>>
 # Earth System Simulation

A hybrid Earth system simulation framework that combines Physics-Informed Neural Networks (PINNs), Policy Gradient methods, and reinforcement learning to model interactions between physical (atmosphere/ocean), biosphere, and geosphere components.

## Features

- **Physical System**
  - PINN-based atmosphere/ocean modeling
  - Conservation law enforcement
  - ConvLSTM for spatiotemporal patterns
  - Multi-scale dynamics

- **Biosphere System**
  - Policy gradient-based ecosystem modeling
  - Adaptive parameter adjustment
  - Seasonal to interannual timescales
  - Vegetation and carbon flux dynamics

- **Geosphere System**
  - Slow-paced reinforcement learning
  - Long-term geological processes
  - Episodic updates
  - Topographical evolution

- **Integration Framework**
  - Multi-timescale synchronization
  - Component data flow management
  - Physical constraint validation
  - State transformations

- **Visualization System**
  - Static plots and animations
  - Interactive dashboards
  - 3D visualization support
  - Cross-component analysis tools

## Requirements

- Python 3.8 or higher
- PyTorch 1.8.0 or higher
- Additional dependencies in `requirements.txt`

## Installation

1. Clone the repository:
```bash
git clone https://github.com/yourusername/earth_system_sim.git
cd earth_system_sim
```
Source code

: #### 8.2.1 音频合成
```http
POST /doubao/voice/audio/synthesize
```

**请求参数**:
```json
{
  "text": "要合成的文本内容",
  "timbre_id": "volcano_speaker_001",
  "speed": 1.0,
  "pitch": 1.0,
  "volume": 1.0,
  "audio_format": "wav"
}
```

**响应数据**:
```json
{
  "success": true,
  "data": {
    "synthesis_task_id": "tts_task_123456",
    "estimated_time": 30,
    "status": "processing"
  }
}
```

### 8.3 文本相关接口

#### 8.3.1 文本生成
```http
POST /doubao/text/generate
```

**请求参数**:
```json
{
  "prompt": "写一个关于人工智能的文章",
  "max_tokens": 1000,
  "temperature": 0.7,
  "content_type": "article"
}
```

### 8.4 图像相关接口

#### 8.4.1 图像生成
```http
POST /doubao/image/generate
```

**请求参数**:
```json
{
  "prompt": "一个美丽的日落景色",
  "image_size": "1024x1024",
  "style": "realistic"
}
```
<<
◆ **About this exercise**
Look through the records and copy down every line that holds "Policy".

◆ **Response to this task**
A hybrid Earth system simulation framework that combines Physics-Informed Neural Networks (PINNs), Policy Gradient methods, and reinforcement learning to model interactions between physical (atmosphere/ocean), biosphere, and geosphere components.
  - Policy gradient-based ecosystem modeling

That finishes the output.